Memorial Drive

Thank you to the publisher, Ecco Books, for the review book.

“Perhaps this division is a metaphor [sleep paralysis] for the way I’ve lived all these years: the conscious mind struggling to move on, but the body resistant. The mind forgetting, the body retaining the memory of trauma in its cells.”

Memorial Drive, Natasha Tretheway

When I first saw the cover and title of this book I immediately thought, I want to read this for several reasons. Little did I know I would be forced to look at places and streets familiar to me, differently from this point forward.

When reading the synopsis I knew, I would come away from this book changed after examining the “contours of loss” Trethewey pens in the pages of her memoir.

Three decades is a long time to get to know the contours of loss, to become intimate with one’s own bereavement. You get used to it. Most days it is a distant thing, always on the horizon, sailing toward me with its difficult cargo.”

I am incapable of formulating words that can convey the urgency of wanting someone to do something differently so Trethewey’s mother would be alive and well, but knowing very well, that’s not the outcome.

Trethewey says “Bereavement…always on the horizon, sailing toward me with its difficult cargo.”. Her statement reminds me of something I heard at a memorial service for a very dear friend and I try to remember it when moments of grief and loss are overwhelming, brought to the shore of my heart—grief is not something we get over, it’s something we help each other get through.

I am emotionally spent and taxed after moving through memories and events Trethewey recounts that culminated in the murder of her mother. The range of emotions while reading (+ listening author narrates) for what Trethewey has carried with her for so long. Seeing her during a virtual book event discussing the book and seeing her shed tears. All of which make it difficult for me to say anything as my own tears flow…

I’ll end with this passage from the book because the metaphor of this loop so poignant.

If trauma fragments the self, then what does it mean to have dominion over the self? You can try to forget. You can go a long time without making a full revolution, but memory is a loop. When I moved back to Atlanta, a decade and a half after my mother’s death, I would go miles out of my way to avoid driving 285. I thought that was enough, that if I didn’t drive that loop, the worst memories would be kept reliably at bay. The truth, however, was waiting for me in my body and on the map I consulted to navigate my way around: how the outline of 285 bears the shape of an anatomical heart imprinted on the landscape, a wound where Memorial intersects it.

GOAL OF THE EXERCISE
Reproduce the passage of the Memorial Drive review that begins at the words "When reading the" and stops after "not the outcome.". The records have no connection to the review of Memorial Drive.

RECORD EXTRACTS
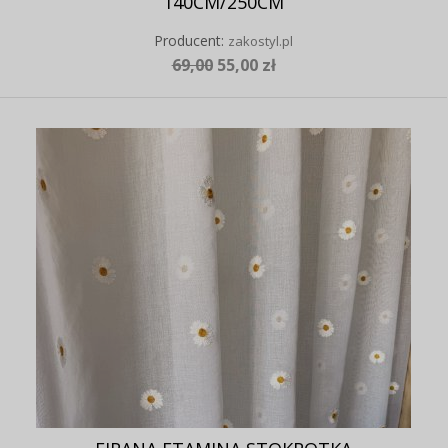
140CM/250CM
Producent:
zakostyl.pl
69,00
55,00 zł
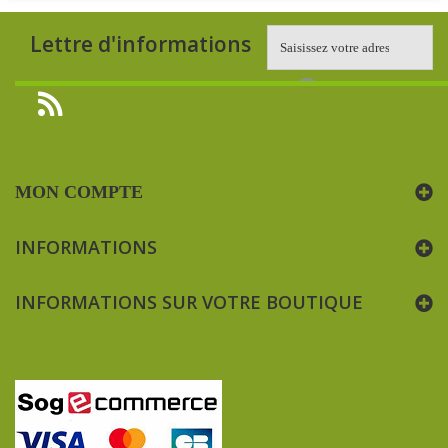
Lettre d'informations
MON COMPTE
INFORMATIONS
INFORMATIONS SUR VOTRE BOUTIQUE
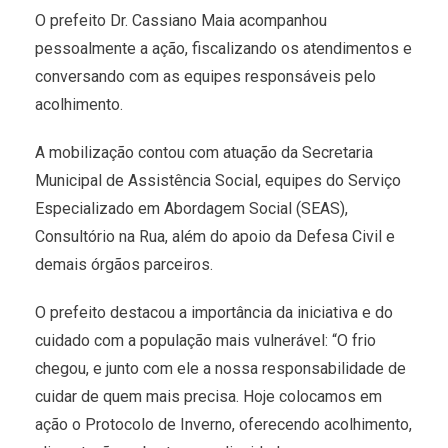
O prefeito Dr. Cassiano Maia acompanhou
pessoalmente a ação, fiscalizando os atendimentos e
conversando com as equipes responsáveis pelo
acolhimento.
A mobilização contou com atuação da Secretaria
Municipal de Assistência Social, equipes do Serviço
Especializado em Abordagem Social (SEAS),
Consultório na Rua, além do apoio da Defesa Civil e
demais órgãos parceiros.
O prefeito destacou a importância da iniciativa e do
cuidado com a população mais vulnerável: “O frio
chegou, e junto com ele a nossa responsabilidade de
cuidar de quem mais precisa. Hoje colocamos em
ação o Protocolo de Inverno, oferecendo acolhimento,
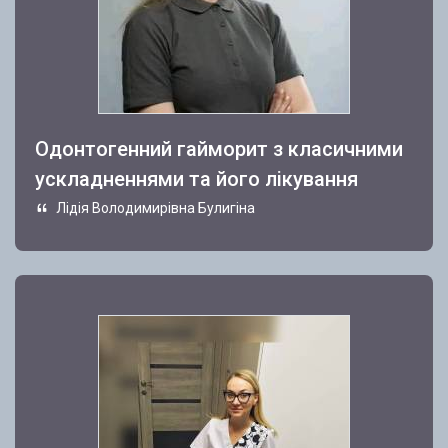
Одонтогенний гайморит з класичними
ускладненнями та його лікування
Лідія Володимирівна Булигіна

ANSWER SPACE
When reading the synopsis I knew, I would come away from this book changed after examining the “contours of loss” Trethewey pens in the pages of her memoir.

Three decades is a long time to get to know the contours of loss, to become intimate with one’s own bereavement. You get used to it. Most days it is a distant thing, always on the horizon, sailing toward me with its difficult cargo.”

I am incapable of formulating words that can convey the urgency of wanting someone to do something differently so Trethewey’s mother would be alive and well, but knowing very well, that’s not the outcome.